The Cutting Edge of Individualization in Healthcare
Machine learning offers other opportunities for advancement in healthcare, including cutting-edge therapies tailored to individual patients. Among the leaders in this space is Moderna, which uses messenger RNA (mRNA)—instruction molecules used by cells to produce protein—to develop a wide array of medicines, including bespoke cancer treatments as well as potential solutions for infectious diseases, such as its vaccine candidate for COVID-19.
To develop personalized cancer treatments, the company creates a profile of a patient by comparing healthy cells to tumor cells, identifies mutations, and produces a unique mRNA therapy designed to train that person’s immune system to attack tumor cells. Finding the right design would be tedious without machine learning. “To be able to design the optimal messenger RNA therapy, we use a machine-learning model that helps us identify which of the hundreds or thousands of mutations will trigger the most robust immune response,” says Marcello Damiani, chief digital and operational excellence officer at Moderna.
Moderna uses AWS to run everything from manufacturing, accounting, and inventory management workloads—and even relies on AWS to power its automated production facility.
Because AWS brings the expertise of providing scale and efficiency on demand, Moderna is free to focus on cutting-edge therapies, spending less time overseeing the usage of servers or searching for critical information. “We extract all the data provided by the instruments on site and send them to the AWS cloud,” Damiani says. “We have this wealth of integrated data in one place that we can leverage for insights.”
That reliable, flexible infrastructure proved critical when Moderna faced one of its biggest challenges: developing a COVID-19 vaccine candidate. By combining its mRNA capabilities with an AWS-powered research engine, Moderna was able to provide the first clinical batch of its vaccine candidate to the National Institutes of Health for a Phase 1 trial just 42 days after the initial sequencing of the virus. “It took lots of energy and time from people,” Damiani says. “But if we didn’t have all this infrastructure in place before, it would have been very difficult to meet such a short cycle.”

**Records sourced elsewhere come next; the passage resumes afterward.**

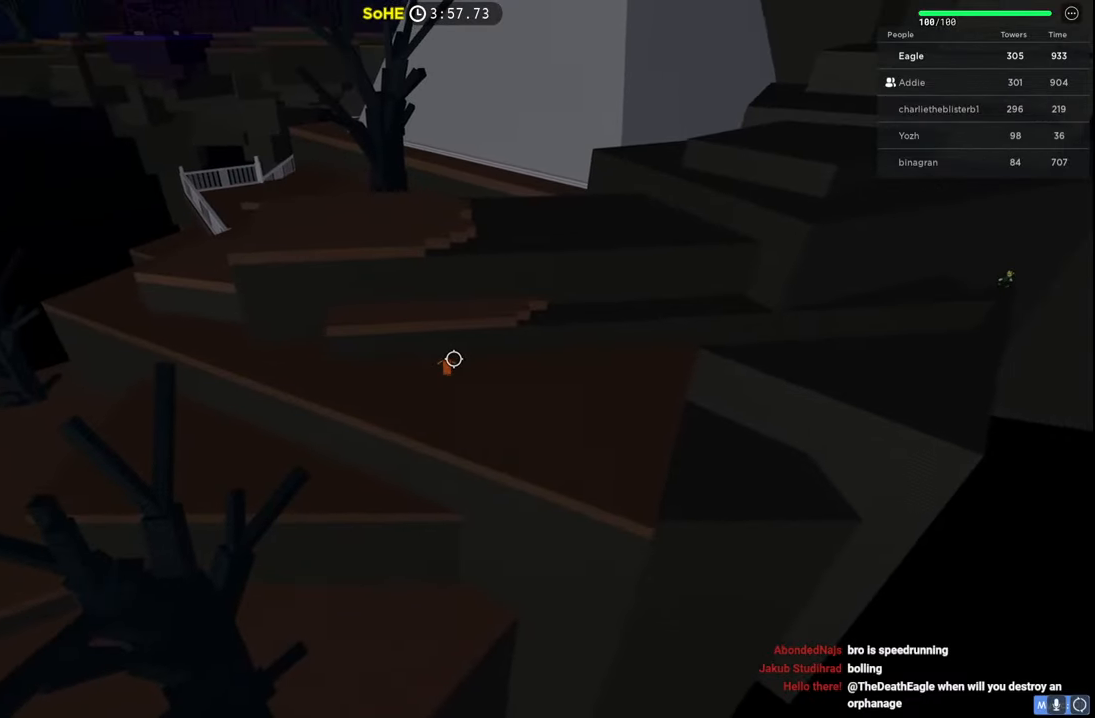
{"keys": ["d", "space"], "events": [[184, "space", "down"], [300, "w", "up"]]}
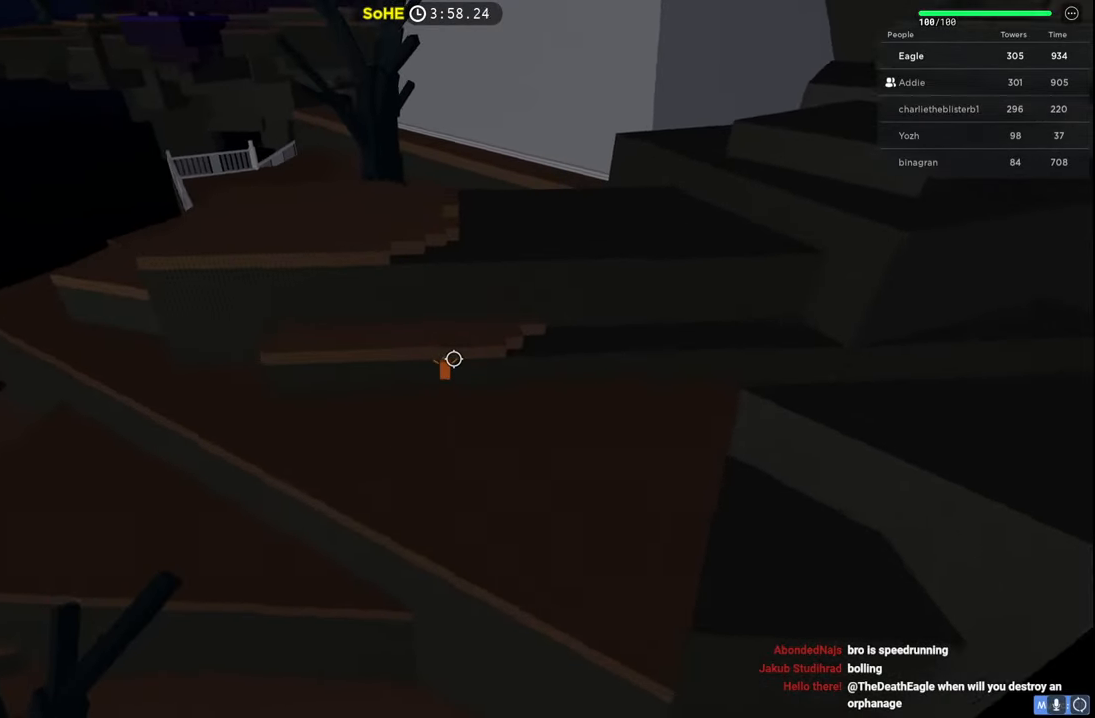
{"keys": ["d", "w"], "events": [[200, "space", "up"], [484, "w", "down"]]}
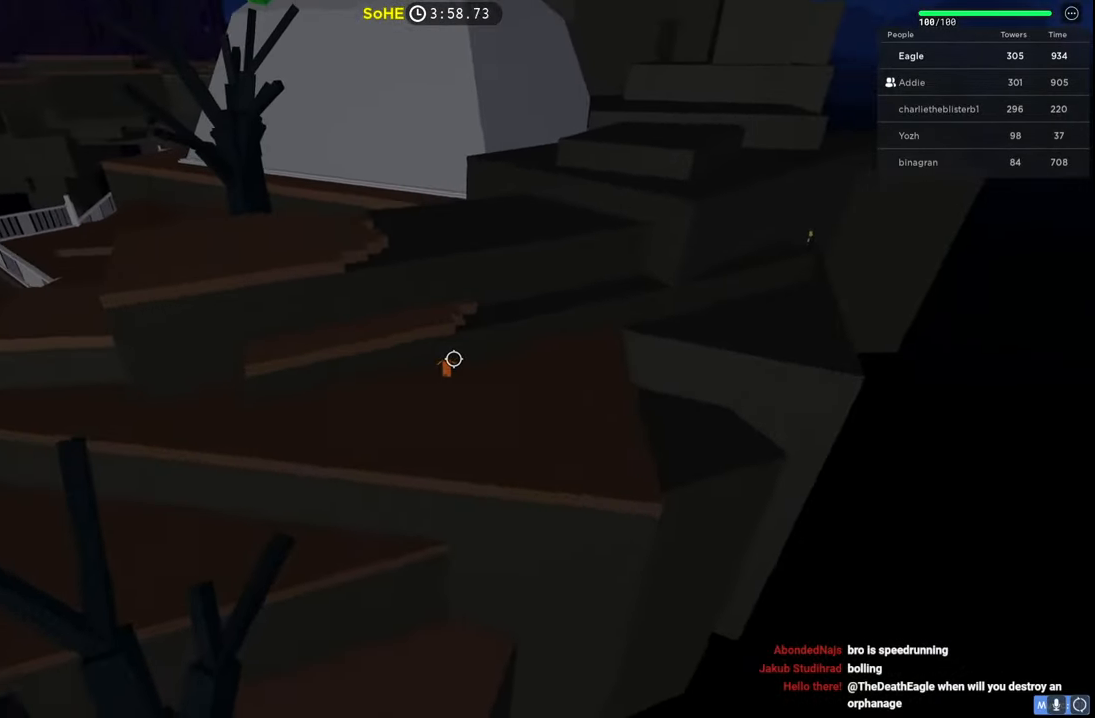
{"keys": ["d", "w"], "events": []}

Bringing Scalability and Flexibility to Healthcare Organizations
As they continue to address expanding needs driven by everything from the coronavirus pandemic to an aging population, healthcare organizations are also facing continued stresses on their technology resources. According to IDC, overall IT spending by healthcare organizations is expected to decline less than 1% this year, down from pre-pandemic forecasts of as much as 10% growth.

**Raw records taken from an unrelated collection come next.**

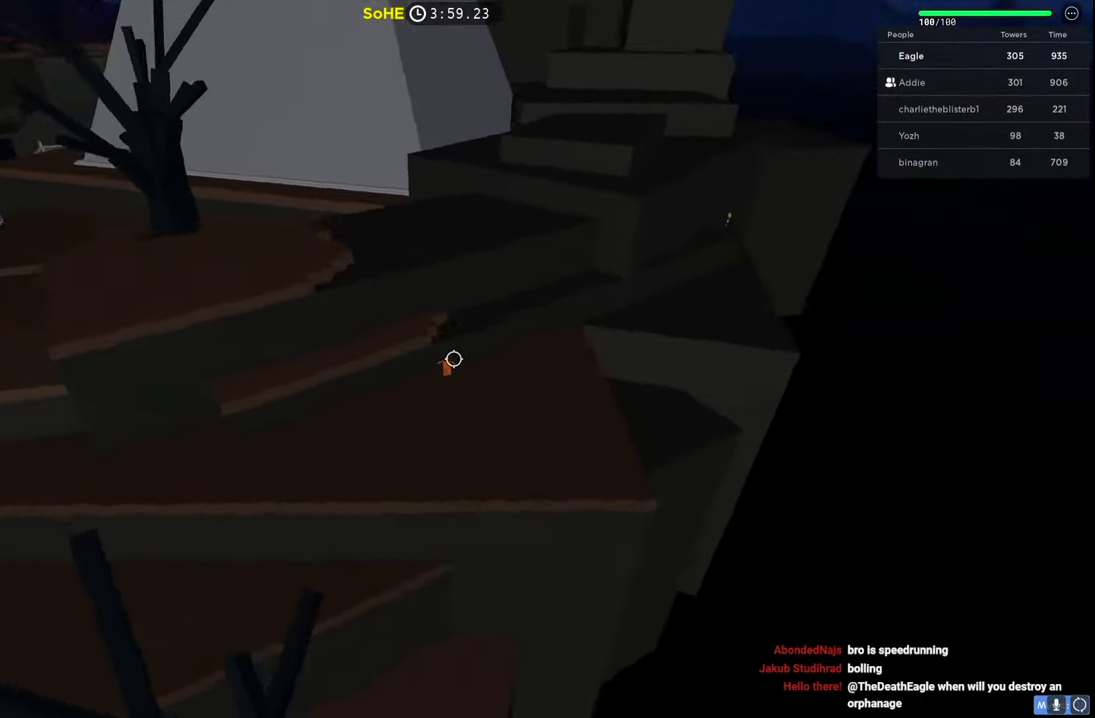
{"keys": ["d", "w"], "events": []}
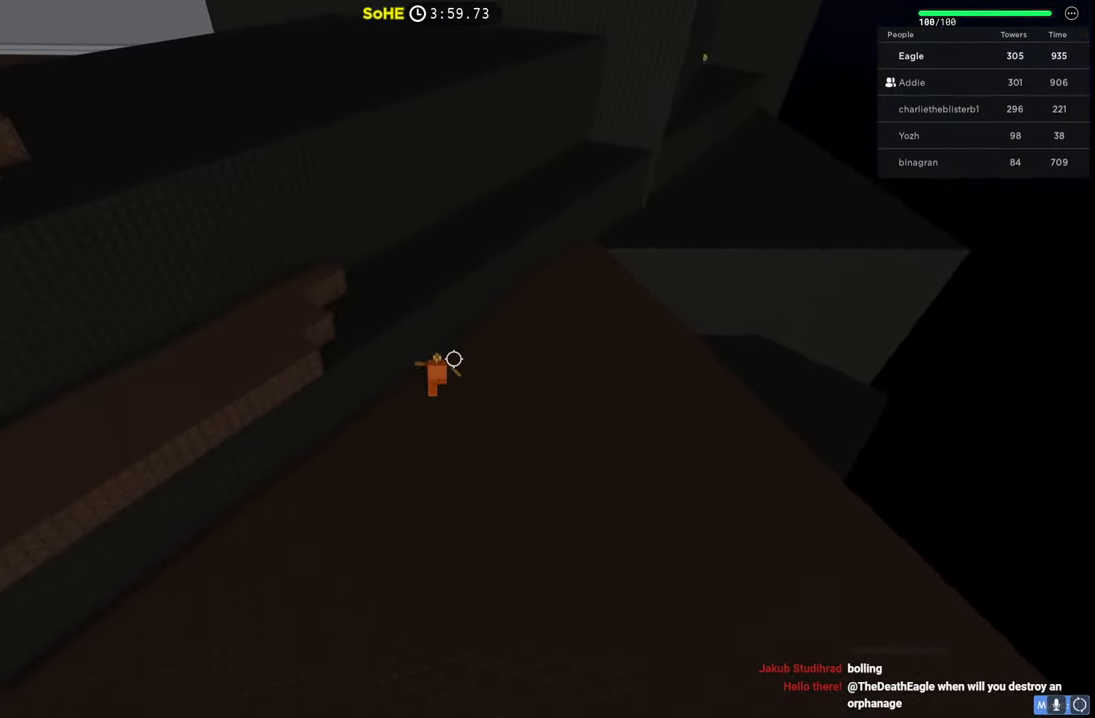
{"keys": ["d", "w"], "events": []}
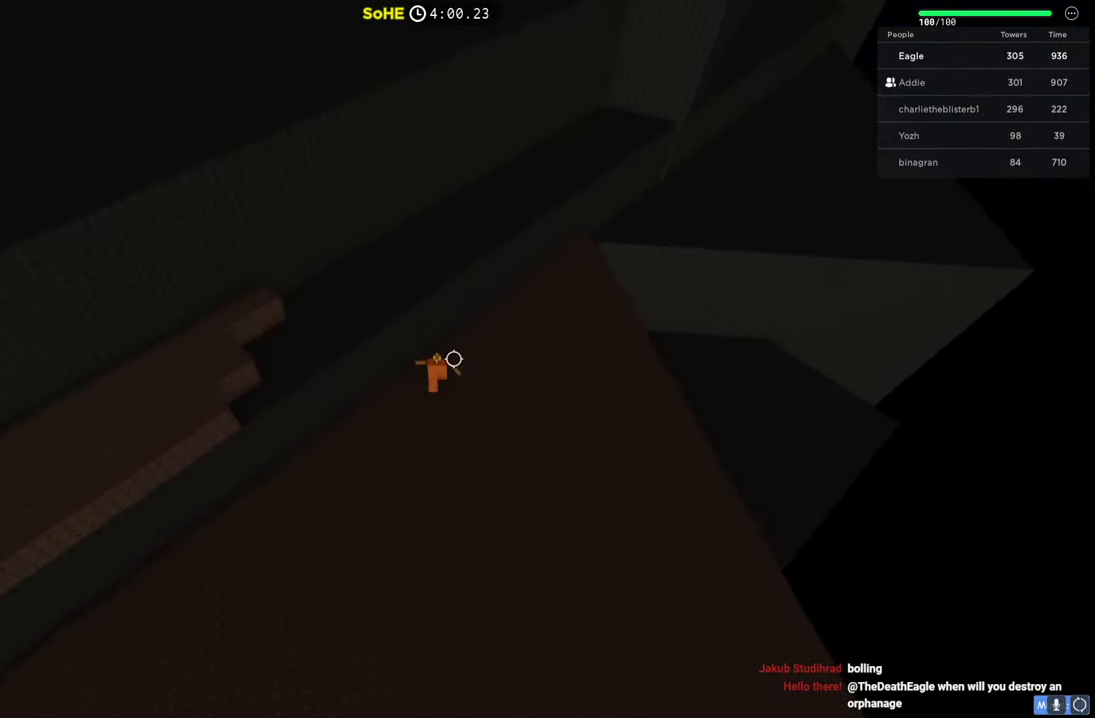
{"keys": ["d", "w"], "events": []}
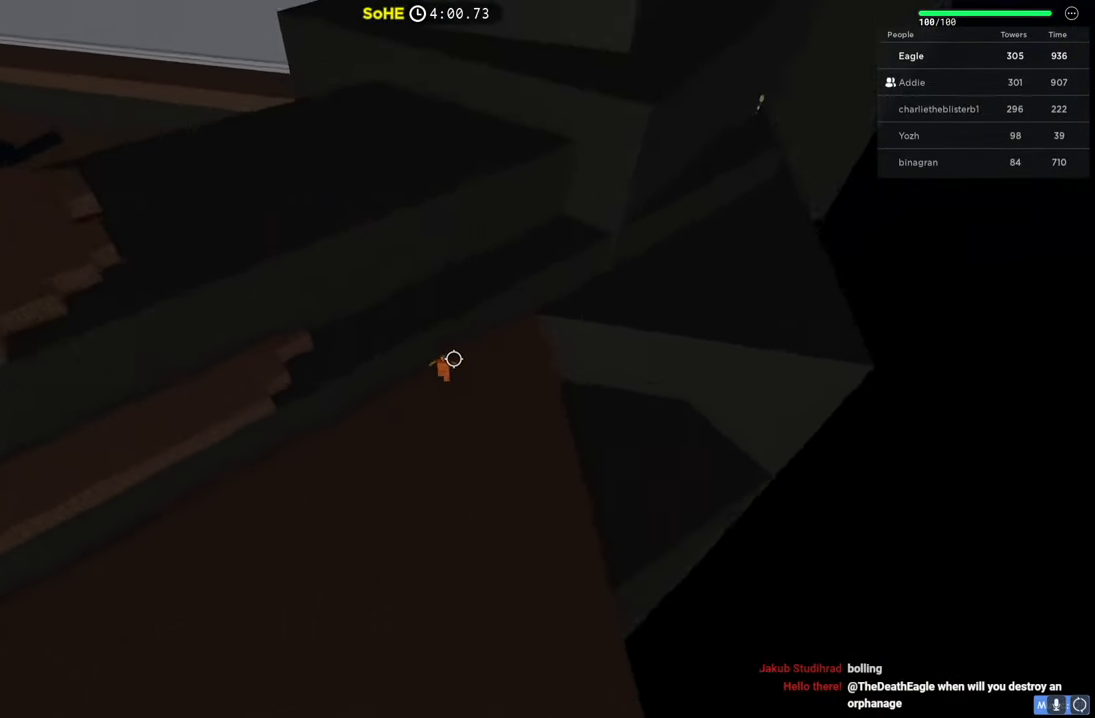
{"keys": ["d", "w"], "events": []}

“CIOs in healthcare are being challenged. Medical teams and clinicians are trying to experiment with new ways of improving quality, reducing costs, and generally improving the health of the population,” says Shez Partovi, director of healthcare, life sciences, and genomics at AWS.

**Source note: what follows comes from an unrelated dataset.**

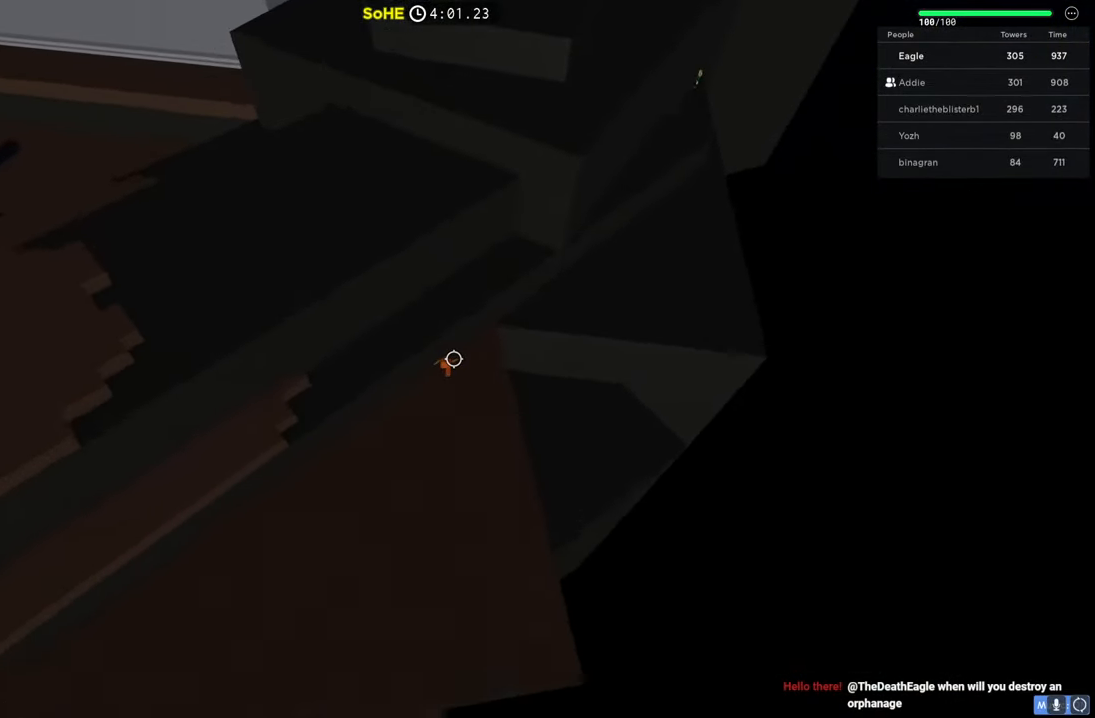
{"keys": ["d", "w"], "events": []}
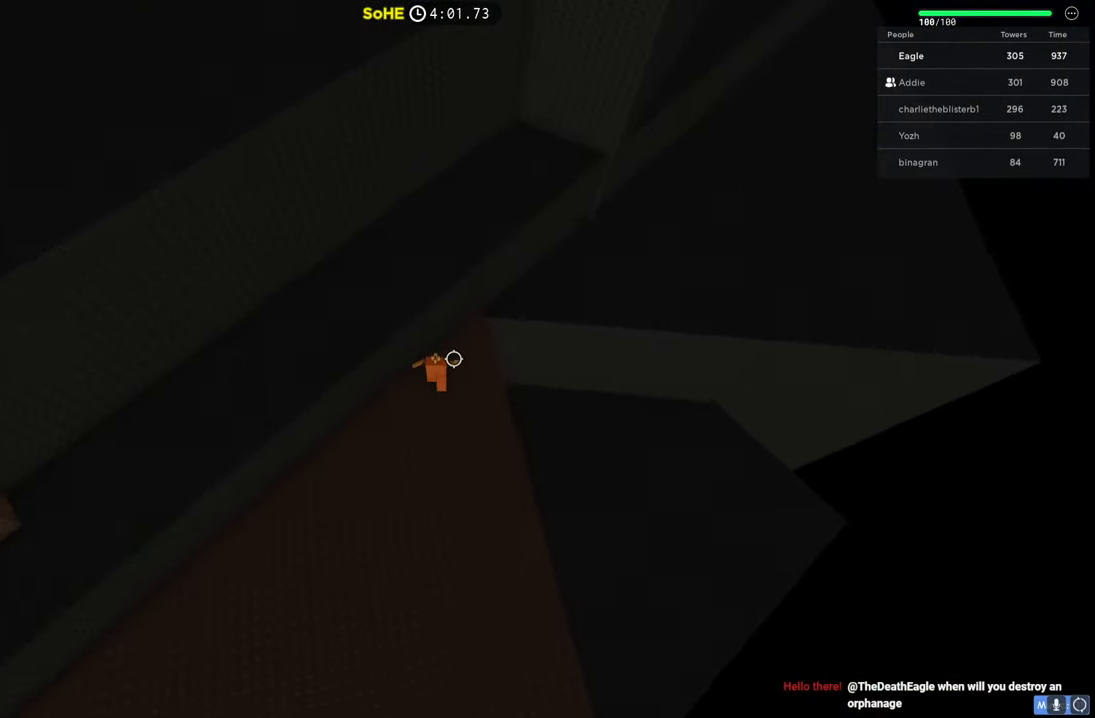
{"keys": ["d", "space", "w"], "events": [[384, "space", "down"]]}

“That problem is one AWS solves. When the clinical teams want to experiment, it gives the CIO the lever to say, ‘OK, let’s try.’ “They quickly spin up the required cloud infrastructure and run the experiment,” he says. “With the elasticity provided by the cloud infrastructure, if the experiment works, they can just continue scaling.”
The end result, Kass-Hout says, is a healthcare ecosystem no longer treating people like risks or costs, but providing an experience truly individualized for every patient. “We talk about value-based care, reduction of costs, reduction of errors, and improving outcomes. That requires data about each individual. It’s a pattern or prediction—and extracting knowledge from it. Human beings, no matter how smart we are, can use a tool like AI to help us focus, prioritize, and summarize information.”